To optimize pipeline performance and resource usage, you can tune the number of threads and pipeline runners that a multithreaded pipeline uses.

threads: Configure the maximum number of threads or concurrency in the origin.; Before specifying a number of threads, consider how the origin uses threads. All origins use threads to connect to the origin system and create batches of data, but they can perform this task differently.; For example, the JDBC Multitable Consumer origin uses one thread for each table, so there's little point in configuring the origin to use more threads than the number of tables being queried.; In contrast, the HTTP Server origin listens at an HTTP endpoint. When you configure the number of threads to use, you should consider the maximum number of threads you might feasibly use in relationship to the peak spikes and the number of available pipeline runners.; Note that idle threads consume few resources, so little harm can come from configuring extra.
pipeline runners: Configure the maximum number of pipeline runners using the Max Runners pipeline property.; Pipeline runners consume resources even when idle. So when considering the number of runners to use, you should decide if you want to optimize for performance, resource usage, or both.; Pipeline runners process batches created by the origin threads. The speed of processing might differ based on the complexity of the pipeline logic, batch size, etc.; So to determine the number of pipeline runners that you want to use, monitor the number of available runners when you run the pipeline. If you find that you have an abundance of available runners, you might reduce the number of runners that you allow. Conversely, if the pipeline runners are generally unavailable, increasing the number of pipeline runners can improve performance.

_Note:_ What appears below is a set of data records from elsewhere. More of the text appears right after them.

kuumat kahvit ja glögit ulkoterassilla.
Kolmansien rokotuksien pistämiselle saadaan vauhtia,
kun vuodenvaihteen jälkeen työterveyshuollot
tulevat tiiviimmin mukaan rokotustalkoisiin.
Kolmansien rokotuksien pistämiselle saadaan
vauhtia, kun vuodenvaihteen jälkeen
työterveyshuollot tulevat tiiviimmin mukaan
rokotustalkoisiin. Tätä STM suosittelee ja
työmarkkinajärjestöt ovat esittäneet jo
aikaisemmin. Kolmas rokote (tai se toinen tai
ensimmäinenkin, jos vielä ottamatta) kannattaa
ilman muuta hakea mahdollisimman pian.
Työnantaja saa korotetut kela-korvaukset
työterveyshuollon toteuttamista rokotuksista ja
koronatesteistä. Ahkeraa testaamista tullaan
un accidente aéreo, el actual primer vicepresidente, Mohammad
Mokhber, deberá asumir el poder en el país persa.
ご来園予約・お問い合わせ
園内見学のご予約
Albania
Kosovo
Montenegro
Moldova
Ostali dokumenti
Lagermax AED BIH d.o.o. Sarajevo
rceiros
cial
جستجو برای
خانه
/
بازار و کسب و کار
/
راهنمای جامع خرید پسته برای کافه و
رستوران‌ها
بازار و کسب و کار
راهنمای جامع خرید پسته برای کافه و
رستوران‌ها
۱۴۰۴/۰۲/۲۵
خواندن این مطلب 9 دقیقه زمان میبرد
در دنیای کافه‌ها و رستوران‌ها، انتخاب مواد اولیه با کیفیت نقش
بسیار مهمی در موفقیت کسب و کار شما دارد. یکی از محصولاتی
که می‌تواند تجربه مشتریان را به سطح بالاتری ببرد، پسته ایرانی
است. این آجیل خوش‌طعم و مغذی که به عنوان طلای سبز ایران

For example, say you have a pipeline with the Kinesis Consumer reading from 4 shards. In the origin, you set the number of threads to 4. You also leave the pipeline Max Runners property with the default of 0, which creates a matching number of pipeline runners for the threads - in this case, 4. After you start the pipeline and let it run for a while, you check back and find the following histogram in the Data Collector UI:

The histogram shows that the mean is 1.4, which means at any time, it's likely that there are 1.4 available runners.

If this is the peak load for the pipeline, this means you can reduce the number of pipeline runners used in the pipeline to 3 without sacrificing much performance. If Data Collector resources are needed elsewhere and you don't mind a minor hit to pipeline performance, you might reduce the number of pipeline runners to 2.